By Henry Iheanacho
The former Inspector-general of Police, IGP, Ibrahim Idris appears to be having family and marital issues which have blown up into enormous proportions but solutions are reportedly being sought by family and friends.
According to Peoples Gazette, the former police chief is being housed in the palace of emir of Bida after losing his Abuja home to his new wife, Asta Ibrahim Idris.
The IGP’s family accused Asta, a retired police helicopter pilot he married in 2017, of taking over the assets he had laboured to acquire all his life; while also ruining his life by subjecting him to physical and psychological ordeal, Peoples Gazette reports.
They have kick-started a judicial process to seek a divorce from his wife. But, they first they want to ensure that Mr Idris’ assets are not entirely depleted before the final court resolution on the marriage.
In an interview, Mrs. Idris admitted to the Gazette that a divorce process was underway, but said she was still in love with her husband and family assets were properly preserved.
The crisis between the couple reportedly started since their elaborate wedding ceremony in early October 2017 which was attended by top politicians.
Their relationship blossomed when Asta was a then-deputy police superintendent who trained at the aviation college in Kaduna.
61-year-old Idris then allegedly made efforts to quickly elevate his newfound lover as a police superintendent, but this was frustrated by the Police service commission, sources told Peoples Gazette.
Mr. Idris then suggested she abandon her police career altogether in the pilot wing under operations department.
He subsequently took her as his new wife and rented a new apartment for her in Abuja. A few months after, Mr. Idris had a clash with his first wife.
The ex-IG asked the first wife to move out of the official police quarters the family was occupying in Maitama at the time, after which the new wife moved in, sources said.
Idris had prior to his retirement, acquired new assets and moved into one of them when he after the handover of office duties to the new inspector-general in January 2019.
But Mr.
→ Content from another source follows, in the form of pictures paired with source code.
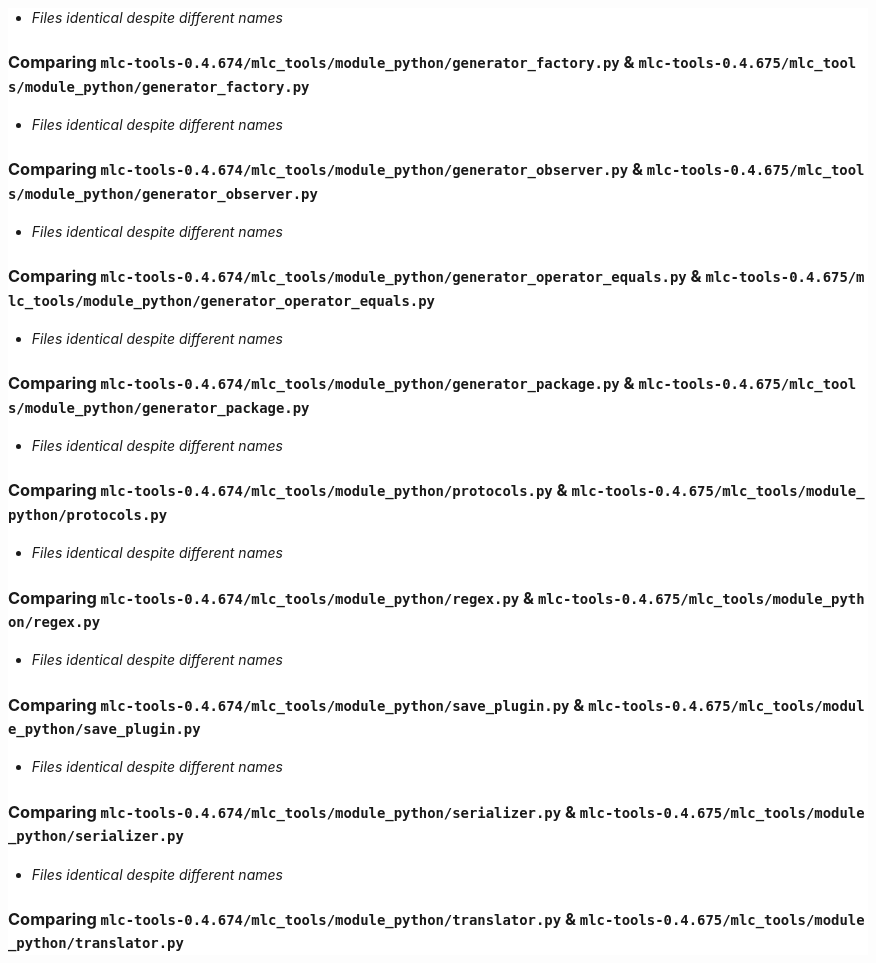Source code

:  * *Files identical despite different names*

### Comparing `mlc-tools-0.4.674/mlc_tools/module_python/generator_factory.py` & `mlc-tools-0.4.675/mlc_tools/module_python/generator_factory.py`

 * *Files identical despite different names*

### Comparing `mlc-tools-0.4.674/mlc_tools/module_python/generator_observer.py` & `mlc-tools-0.4.675/mlc_tools/module_python/generator_observer.py`

 * *Files identical despite different names*

### Comparing `mlc-tools-0.4.674/mlc_tools/module_python/generator_operator_equals.py` & `mlc-tools-0.4.675/mlc_tools/module_python/generator_operator_equals.py`

 * *Files identical despite different names*

### Comparing `mlc-tools-0.4.674/mlc_tools/module_python/generator_package.py` & `mlc-tools-0.4.675/mlc_tools/module_python/generator_package.py`

 * *Files identical despite different names*

### Comparing `mlc-tools-0.4.674/mlc_tools/module_python/protocols.py` & `mlc-tools-0.4.675/mlc_tools/module_python/protocols.py`

 * *Files identical despite different names*

### Comparing `mlc-tools-0.4.674/mlc_tools/module_python/regex.py` & `mlc-tools-0.4.675/mlc_tools/module_python/regex.py`

 * *Files identical despite different names*

### Comparing `mlc-tools-0.4.674/mlc_tools/module_python/save_plugin.py` & `mlc-tools-0.4.675/mlc_tools/module_python/save_plugin.py`

 * *Files identical despite different names*

### Comparing `mlc-tools-0.4.674/mlc_tools/module_python/serializer.py` & `mlc-tools-0.4.675/mlc_tools/module_python/serializer.py`

 * *Files identical despite different names*

### Comparing `mlc-tools-0.4.674/mlc_tools/module_python/translator.py` & `mlc-tools-0.4.675/mlc_tools/module_python/translator.py`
Idris’ family said he never enjoyed his marriage to Asta, and sought regularly to punish the former police chief with physical and mental assault.
“Every time she would lock him inside a room,” a family source said. “After many hours and noises from our brother, she would then feed him yam and palm oil to calm him down.”
The family sources, who spoke under anonymity because of the ongoing divorce, said Mrs. Idris’ treatment of her husband left him “physically and mentally” ill for too long.
The families said Mr. Idris was finally rescued three weeks ago from their home on Nile Street, Maitama, and taken to his hometown in Bida for “proper care.”
“We got the blessings of the emir to bring him back to the village,” a source said. “And the emir has been taking care of his feeding allowances.”
Mrs. Idris was also accused of changing titles of assets acquired by her husband and they had to use the police to recover some cars from her recently.
“When we brought the former IG back to the village, we took him to elders for traditional healing,” a source said. “She had cleaned him out of everything — mentally, physically and financially.”
Family sources said they had kept him in a safe place pending the conclusion of divorce at a court in Abuja.
A police source said it was appropriate for the family to claim the three children they both had together to prevent them from emulating Mrs. Idris’ controversial lifestyle.
“She scattered the police officers’ wives association while she was then, which led some members to boycott activities of the organisation,” a police source said. “It is okay for the court to give the custody of the children to the husband’s family.”
But Mrs. Idris insisted she had no issues with her husband but only his family. She also said she has been working to rescue her husband from his family, whom he accused of “stealing” him from her.
“As far as I am concerned, there is no divorce,” Mrs. Idris said. “They brought court papers but my husband said he did not approve any divorce papers.”
Mrs. Idris also said she sent three cars to her husband when some family members came to ask for it, although family and police sources strongly refuted this, saying the vehicles were forcibly recovered from her.
She said the family “locked” her husband “in the house and ran away with the keys” in the village, making it difficult for her to return him to their family assets she had been preserving in Abuja.
“The lawyers said that they cannot deprive him of his constitutional rights to move about,” she said.
She told the Gazette she has not seen her husband since he was removed from Abuja three weeks ago, but she did not clarify where she was when her husband was being moved. Family sources Mr. Idris was locked at home and alone when they rescued him in Abuja three weeks ago.
“The family people have issues with me but me and my husband have no issues without ourselves,” Mrs. Idris said. “I am still in my husband’s house.”
“They served me a court order that there is a divorce and I told them I am still married to my husband,” she said. “They cannot do this.”
Mr. Idris’ relatives revealed that they have been working to see how they could help improve his life.